More unseen noirs from the DVR
Follow Me Quietly (Richard Fleischer 1949) Anthony Mann co-wrote this weird bit of business chiefly memorable for its central conceit: A harried cop investigating a serial killer known as The Judge constructs a life-size doll representation of the killer to show witnesses and other cops. The scenes with the life-size, blank-faced dummy are exactly as unsettling as they sound, and even though the film doesn't have much more to offer than that, it's certainly an inescapable image. The film also features a fun segment that points out the perils of handcuffing yourself to a criminal!
Knock on Any Door (Nicholas Ray 1949) Ray is most at home in the depths of another culture, but his early take on juvenile delinquency is flawed. Most of the blame for this falls on the unsympathetic central character, which is not in and of itself problematic, except that the film asks the audience to relate to a thug who blames everyone else for his own problems and causes the death of his wife and unborn child. The pic is basically Whiny Excusefest 1949. Despite this fatal error in construction, the film works surprisingly well, almost entirely on the shoulders of Humphrey Bogart, who gets off some nice one-liners and gives the picture an air of importance it never really earns. I also enjoyed the perverse choice of having a horrifically scarred prosecuting attorney badger the defendant as being "attractive"-- and of course, speaking of perversities:
Though it kind of deflates the entire point of the movie, it was still pretty ballsy to have the kid actually be guilty. Imagine how the last ten minutes could have salvaged this film if it weren't indebted to hokey liberal ideology-- Bogart realizes he's been duped by the very turn the other cheek forgiveness he's been kicking himself for not indulging in! He rallies against not society but crime! That might have been a brutal, interesting climax, one that would make sense. What's actually here and happens instead is beguiling, to put it mildly.

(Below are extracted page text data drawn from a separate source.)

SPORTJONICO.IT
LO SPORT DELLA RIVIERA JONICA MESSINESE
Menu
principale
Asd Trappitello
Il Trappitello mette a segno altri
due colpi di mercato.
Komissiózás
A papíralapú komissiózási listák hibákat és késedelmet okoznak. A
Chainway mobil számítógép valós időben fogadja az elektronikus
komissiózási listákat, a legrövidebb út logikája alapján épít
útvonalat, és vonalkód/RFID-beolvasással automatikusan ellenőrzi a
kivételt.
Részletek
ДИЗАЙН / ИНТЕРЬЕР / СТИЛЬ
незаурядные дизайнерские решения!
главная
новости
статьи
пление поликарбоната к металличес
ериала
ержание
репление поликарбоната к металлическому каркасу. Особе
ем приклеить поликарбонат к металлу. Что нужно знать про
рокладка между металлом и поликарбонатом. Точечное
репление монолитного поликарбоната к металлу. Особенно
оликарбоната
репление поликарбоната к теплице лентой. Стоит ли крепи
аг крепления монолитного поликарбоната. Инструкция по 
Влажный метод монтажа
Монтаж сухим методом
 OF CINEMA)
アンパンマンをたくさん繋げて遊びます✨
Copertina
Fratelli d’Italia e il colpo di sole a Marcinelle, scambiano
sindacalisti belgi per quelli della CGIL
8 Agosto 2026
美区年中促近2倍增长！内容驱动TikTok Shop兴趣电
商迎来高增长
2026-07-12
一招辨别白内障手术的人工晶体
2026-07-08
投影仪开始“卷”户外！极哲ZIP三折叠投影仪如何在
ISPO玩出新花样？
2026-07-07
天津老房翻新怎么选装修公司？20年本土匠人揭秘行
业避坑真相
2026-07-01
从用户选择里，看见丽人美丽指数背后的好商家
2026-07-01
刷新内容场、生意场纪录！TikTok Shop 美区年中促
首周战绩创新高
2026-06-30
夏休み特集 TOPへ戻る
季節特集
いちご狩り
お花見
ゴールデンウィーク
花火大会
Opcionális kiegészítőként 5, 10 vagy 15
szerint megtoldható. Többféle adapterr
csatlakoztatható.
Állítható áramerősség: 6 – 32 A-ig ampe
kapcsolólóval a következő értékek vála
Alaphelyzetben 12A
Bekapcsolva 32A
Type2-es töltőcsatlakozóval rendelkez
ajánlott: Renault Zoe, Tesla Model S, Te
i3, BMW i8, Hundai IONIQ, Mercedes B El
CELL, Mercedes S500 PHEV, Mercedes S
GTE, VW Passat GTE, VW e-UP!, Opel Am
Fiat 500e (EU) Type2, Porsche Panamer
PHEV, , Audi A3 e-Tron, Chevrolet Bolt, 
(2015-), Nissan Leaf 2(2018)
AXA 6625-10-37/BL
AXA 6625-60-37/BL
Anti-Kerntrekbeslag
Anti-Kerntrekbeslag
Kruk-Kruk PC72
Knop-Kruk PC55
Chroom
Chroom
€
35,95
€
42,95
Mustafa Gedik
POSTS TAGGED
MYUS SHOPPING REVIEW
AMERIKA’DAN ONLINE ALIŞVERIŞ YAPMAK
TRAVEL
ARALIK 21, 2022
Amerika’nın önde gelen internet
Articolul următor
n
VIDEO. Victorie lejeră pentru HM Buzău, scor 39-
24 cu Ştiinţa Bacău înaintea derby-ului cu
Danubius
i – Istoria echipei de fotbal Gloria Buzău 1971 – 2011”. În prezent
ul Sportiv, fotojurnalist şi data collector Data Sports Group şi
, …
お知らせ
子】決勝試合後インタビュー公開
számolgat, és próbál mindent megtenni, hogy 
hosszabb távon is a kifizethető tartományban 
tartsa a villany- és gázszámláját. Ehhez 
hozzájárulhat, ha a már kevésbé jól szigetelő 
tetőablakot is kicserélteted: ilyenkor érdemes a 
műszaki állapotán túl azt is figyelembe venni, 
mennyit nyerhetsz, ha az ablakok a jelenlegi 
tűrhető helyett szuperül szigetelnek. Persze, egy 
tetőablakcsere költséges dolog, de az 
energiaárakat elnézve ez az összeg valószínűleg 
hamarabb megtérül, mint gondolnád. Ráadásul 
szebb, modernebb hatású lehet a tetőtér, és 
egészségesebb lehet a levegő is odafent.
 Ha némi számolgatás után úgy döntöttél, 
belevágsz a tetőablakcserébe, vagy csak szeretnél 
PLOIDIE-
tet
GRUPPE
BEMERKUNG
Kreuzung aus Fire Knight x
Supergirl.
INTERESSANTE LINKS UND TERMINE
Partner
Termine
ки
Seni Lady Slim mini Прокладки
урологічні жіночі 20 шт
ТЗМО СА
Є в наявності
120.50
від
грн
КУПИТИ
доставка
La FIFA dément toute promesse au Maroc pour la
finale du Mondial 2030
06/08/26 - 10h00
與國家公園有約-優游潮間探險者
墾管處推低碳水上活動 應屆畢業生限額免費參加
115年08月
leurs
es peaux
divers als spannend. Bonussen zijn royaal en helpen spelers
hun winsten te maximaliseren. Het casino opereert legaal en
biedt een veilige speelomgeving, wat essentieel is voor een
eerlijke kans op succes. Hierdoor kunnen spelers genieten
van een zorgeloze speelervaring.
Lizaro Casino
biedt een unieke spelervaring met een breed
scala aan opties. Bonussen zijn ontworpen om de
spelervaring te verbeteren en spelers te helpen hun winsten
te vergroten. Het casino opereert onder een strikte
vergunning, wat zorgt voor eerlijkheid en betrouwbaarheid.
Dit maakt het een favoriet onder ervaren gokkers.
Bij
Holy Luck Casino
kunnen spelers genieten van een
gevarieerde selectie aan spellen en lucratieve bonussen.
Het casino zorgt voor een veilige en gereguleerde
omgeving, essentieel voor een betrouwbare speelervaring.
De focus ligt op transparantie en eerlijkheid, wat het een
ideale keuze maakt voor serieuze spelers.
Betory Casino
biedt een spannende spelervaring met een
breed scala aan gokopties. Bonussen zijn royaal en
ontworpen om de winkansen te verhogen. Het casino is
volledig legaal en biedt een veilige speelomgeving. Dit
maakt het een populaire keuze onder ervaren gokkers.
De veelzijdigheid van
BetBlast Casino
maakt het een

So You Want to Be a Detective (Richard L Bare 1948) I love me some Joe McDoakes and here he's "Philip Snarlowe," with the narrator following him around ala
Lady in the Lake as the series pokes fun at the machismo and cliches inherent in the genre (gotta love the crying bottle blond niece). A nice early bit of self-aware parody from Hollywood.
Bedevilled (Mitchell Leisen 1955) Wow, well I must admit that telling a film noir story via bloated CinemaScope travelogue ala
Three Coins the Fountain never occurred to me as even a possibility, but it exists alright. Yikes. Anne Baxter is the frazzled, murder-witnessing American nightclub singer in Paris fleeing thugs and seeking shelter with a dull candidate for priesthood (literally). For the entire length of the film (which feels far longer than it is) I was convinced that this couldn't be the same Mitchell Leisen and maybe I'd read the name wrong. To his eternal discredit, nope.
Crime By Night (William Clemens 1944) Needlessly complicated b-detective flick, with top billed Jane Wyman acting secretary to Jerome Cowan's weak William Powell imitation. Murder most foul is afoot in a small lake-side town and only Cowan's plucky private eye can manipulate all parties involved into solving the mystery. Other than the sight of a young Eleanor Parker prancing about in jodhpurs, not much of this enterprise leaves an impression.